- Born: 7 November 1965 Mbarara District, Uganda
- Died: 7 February 2026 (aged 60)
- Occupation: Military officer
- Title: Former Deputy Commander of the UPDF Land Forces

= Francis Takirwa =

Ugandan general (1965–2026)

Major General Francis Takirwa (7 November 1965 – 7 February 2026) was a Ugandan military officer who, at the time of his death, served as the deputy commander of the UPDF Land Forces. He had previously served as the commanding officer of the Second Division of the Uganda People's Defence Forces, based in the city of Mbarara in the Western Region of Uganda.

==Early life and education==
Takirwa was born in Mbarara District on 7 November 1965. He attended Mbarara Junior School for his primary education. He then studied at Mbarara High School for his O-Level studies. He joined the Uganda Military soon thereafter.
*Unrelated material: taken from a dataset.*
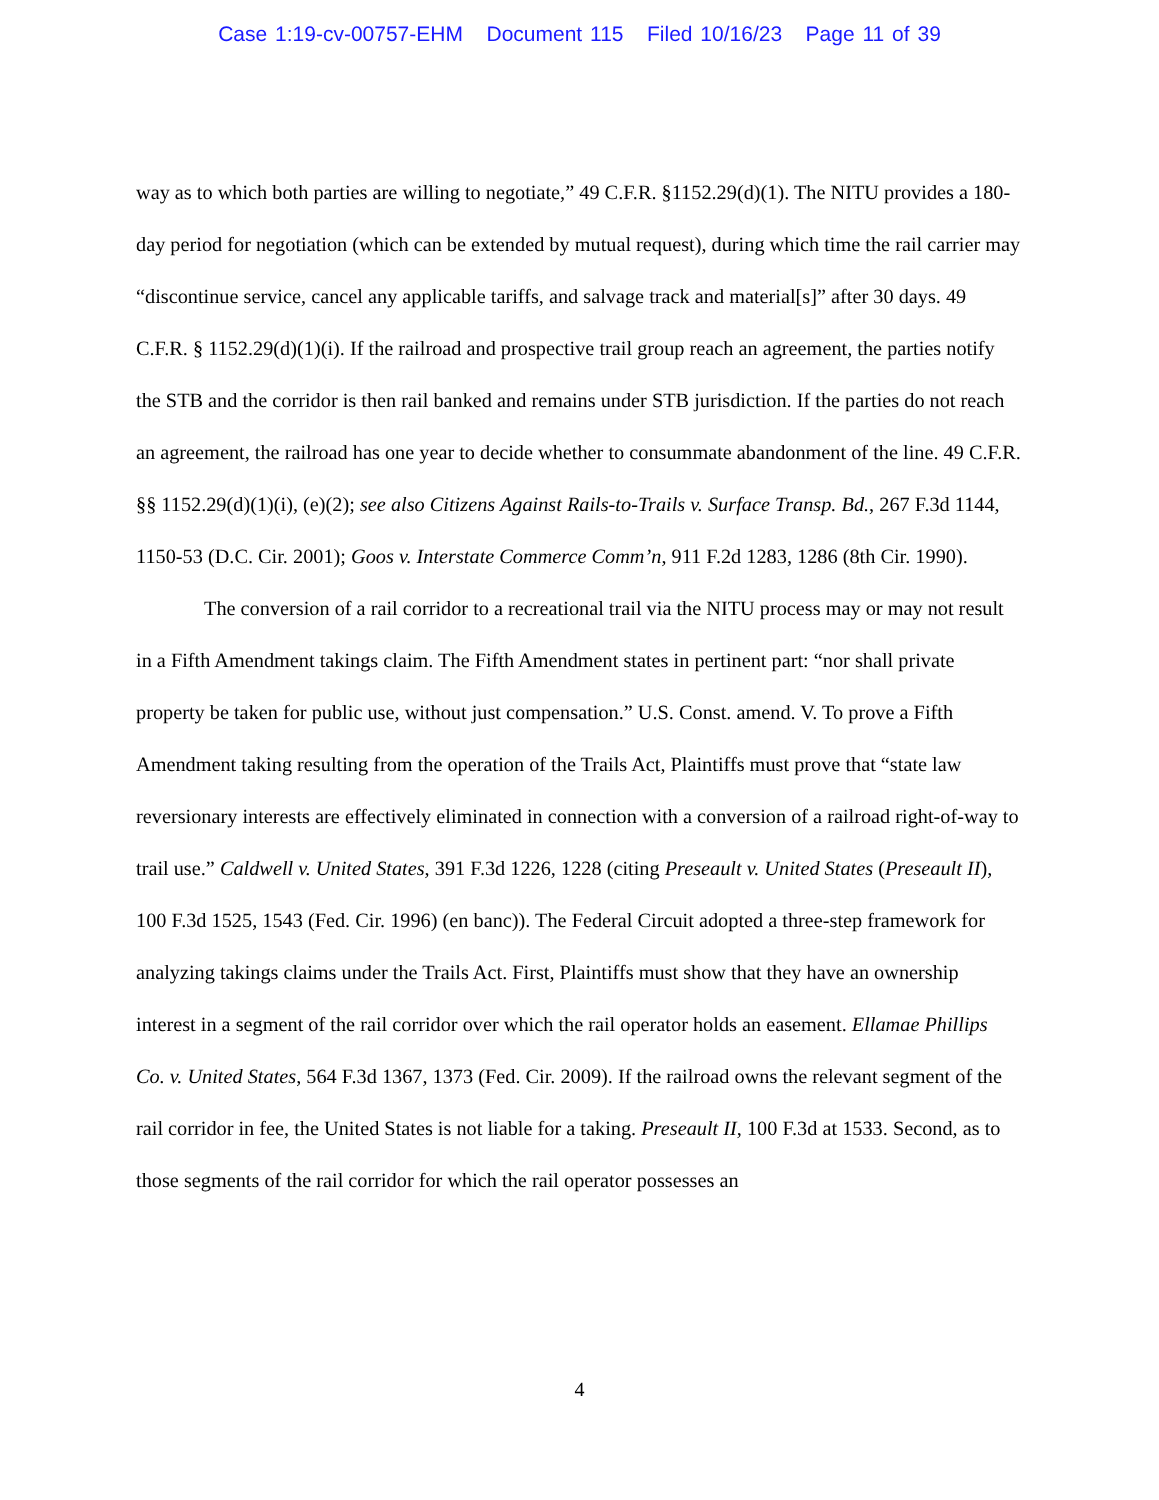Case 1:19-cv-00757-EHM Document 115 Filed 10/16/23 Page 11 of 39
way as to which both parties are willing to negotiate,” 49 C.F.R. §1152.29(d)(1). The NITU provides a 180-day period for negotiation (which can be extended by mutual request), during which time the rail carrier may “discontinue service, cancel any applicable tariffs, and salvage track and material[s]” after 30 days. 49 C.F.R. § 1152.29(d)(1)(i). If the railroad and prospective trail group reach an agreement, the parties notify the STB and the corridor is then rail banked and remains under STB jurisdiction. If the parties do not reach an agreement, the railroad has one year to decide whether to consummate abandonment of the line. 49 C.F.R. §§ 1152.29(d)(1)(i), (e)(2); see also Citizens Against Rails-to-Trails v. Surface Transp. Bd., 267 F.3d 1144, 1150-53 (D.C. Cir. 2001); Goos v. Interstate Commerce Comm’n, 911 F.2d 1283, 1286 (8th Cir. 1990).
The conversion of a rail corridor to a recreational trail via the NITU process may or may not result in a Fifth Amendment takings claim. The Fifth Amendment states in pertinent part: “nor shall private property be taken for public use, without just compensation.” U.S. Const. amend. V. To prove a Fifth Amendment taking resulting from the operation of the Trails Act, Plaintiffs must prove that “state law reversionary interests are effectively eliminated in connection with a conversion of a railroad right-of-way to trail use.” Caldwell v. United States, 391 F.3d 1226, 1228 (citing Preseault v. United States (Preseault II), 100 F.3d 1525, 1543 (Fed. Cir. 1996) (en banc)). The Federal Circuit adopted a three-step framework for analyzing takings claims under the Trails Act. First, Plaintiffs must show that they have an ownership interest in a segment of the rail corridor over which the rail operator holds an easement. Ellamae Phillips Co. v. United States, 564 F.3d 1367, 1373 (Fed. Cir. 2009). If the railroad owns the relevant segment of the rail corridor in fee, the United States is not liable for a taking. Preseault II, 100 F.3d at 1533. Second, as to those segments of the rail corridor for which the rail operator possesses an
4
In 1994, he attended a Junior Command and Staff Course at the Uganda Junior Staff College, in Jinja. He then went on to attend a Company Commanders Course at the Tanzania Military Academy at Monduli, in 1998. Later in 2006, he attended an Army Senior Command Course at Nanjig Army Command College, in Nanjing, China. In 2009, he obtained a Diploma in African Strategic Studies from the Nasser Higher Military Academy, in Giza, Egypt. He then attended an Executive National Security Programme at the South African National Defence College.

==Career==
Takirwa's service in the Ugandan military dates back to 1989. He served in different leadership roles in the military, including a tour in Somalia, as part of the UPDF contingent to AMISOM, from 2011 until 2012. Before his last position, Takirwa was the chief of Education, Sports and Culture in the UPDF. As commander of the 2nd UPDF Division, he replaced Brigadier Kayanja Muhanga who proceeded for further studies at the South African National Defence College.

==Other considerations==
Takirwa was also an army representative in the 10th Parliament (2016–2021). In 2022, he was appointed acting deputy command of Land forces. He also served as the Chief of Education, Sports, and Culture in the Ugandan army.

==Death==
Takirwa died on 7 February 2026, at the age of 60.